Your objective — Rewrite the rows below, replacing every occurrence of "series" with "data set" and changing nothing else. Leave the pictures out of your answer.

Data supplied section start

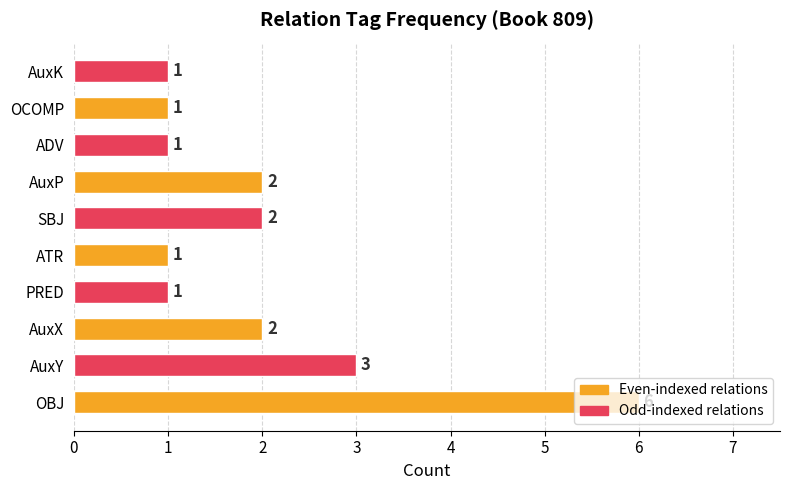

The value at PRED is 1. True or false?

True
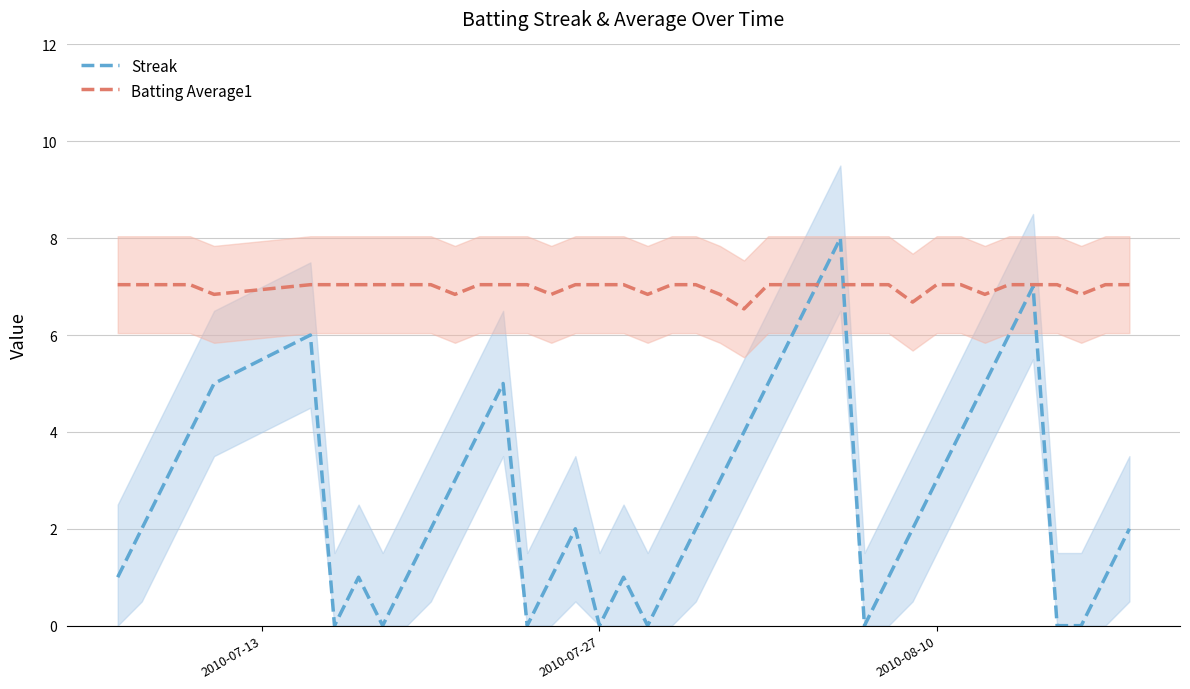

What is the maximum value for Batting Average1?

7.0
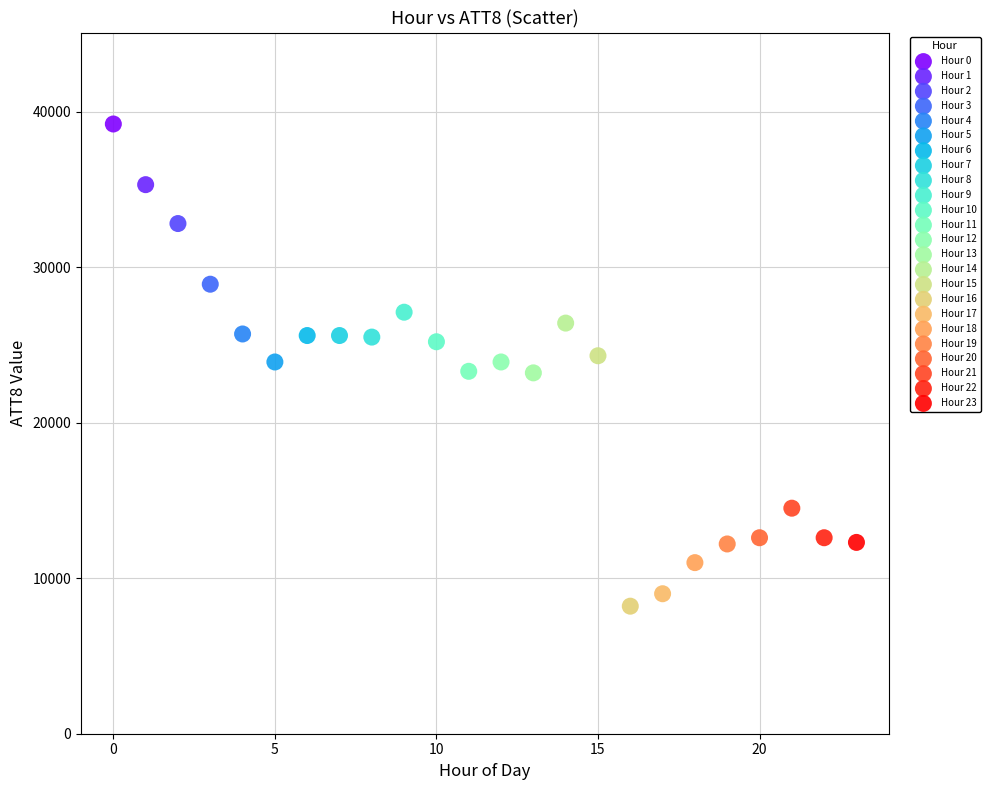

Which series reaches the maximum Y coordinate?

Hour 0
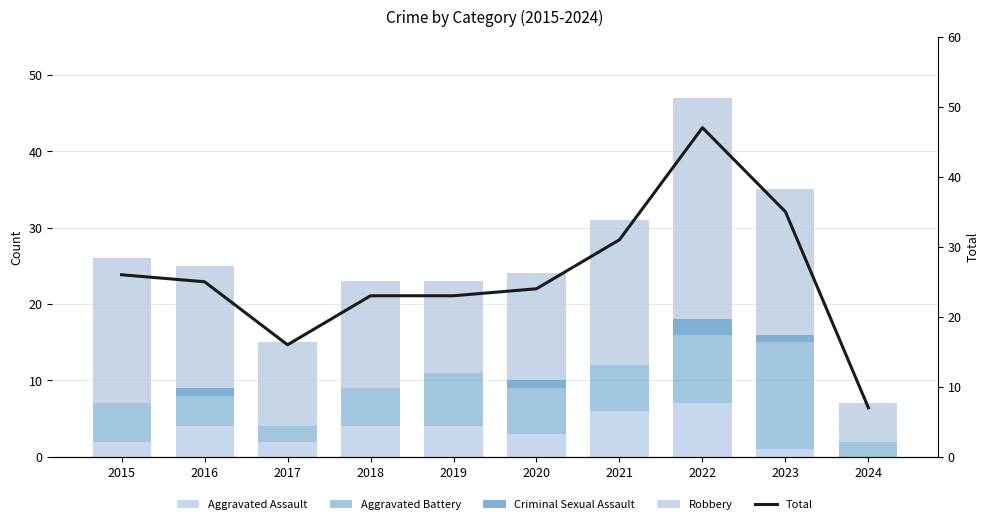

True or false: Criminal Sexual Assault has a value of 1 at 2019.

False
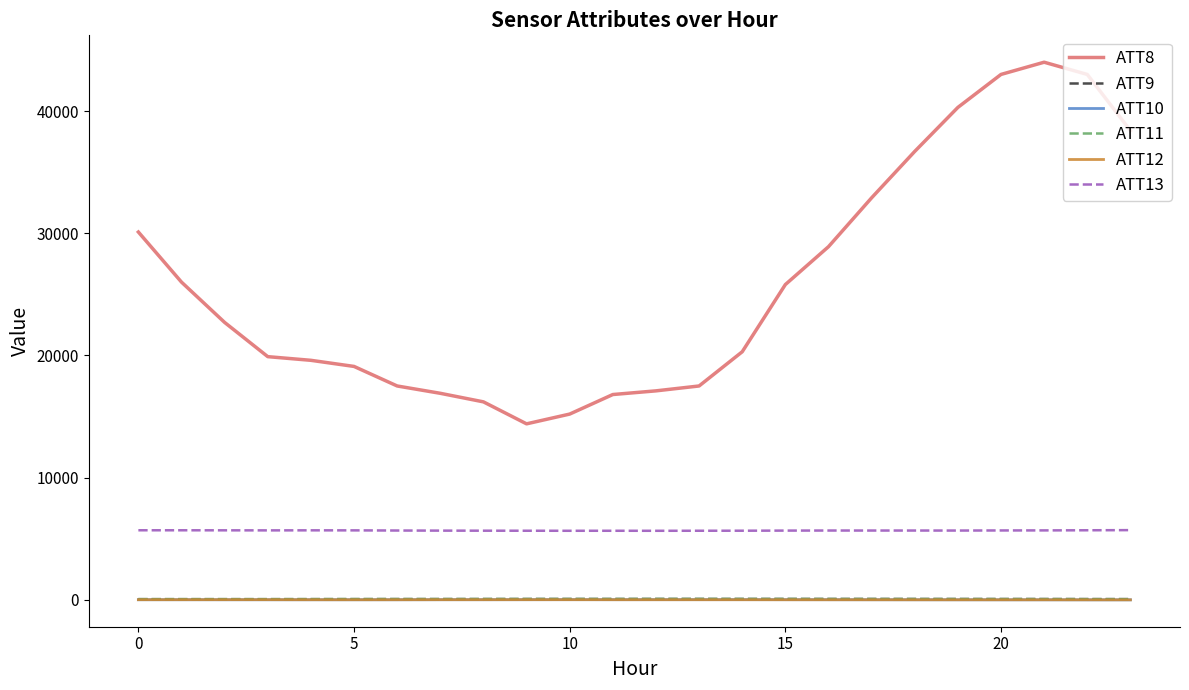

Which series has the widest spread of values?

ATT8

Data supplied section end

Answer space —
The value at PRED is 1. True or false?

True

What is the maximum value for Batting Average1?

7.0

Which data set reaches the maximum Y coordinate?

Hour 0

True or false: Criminal Sexual Assault has a value of 1 at 2019.

False

Which data set has the widest spread of values?

ATT8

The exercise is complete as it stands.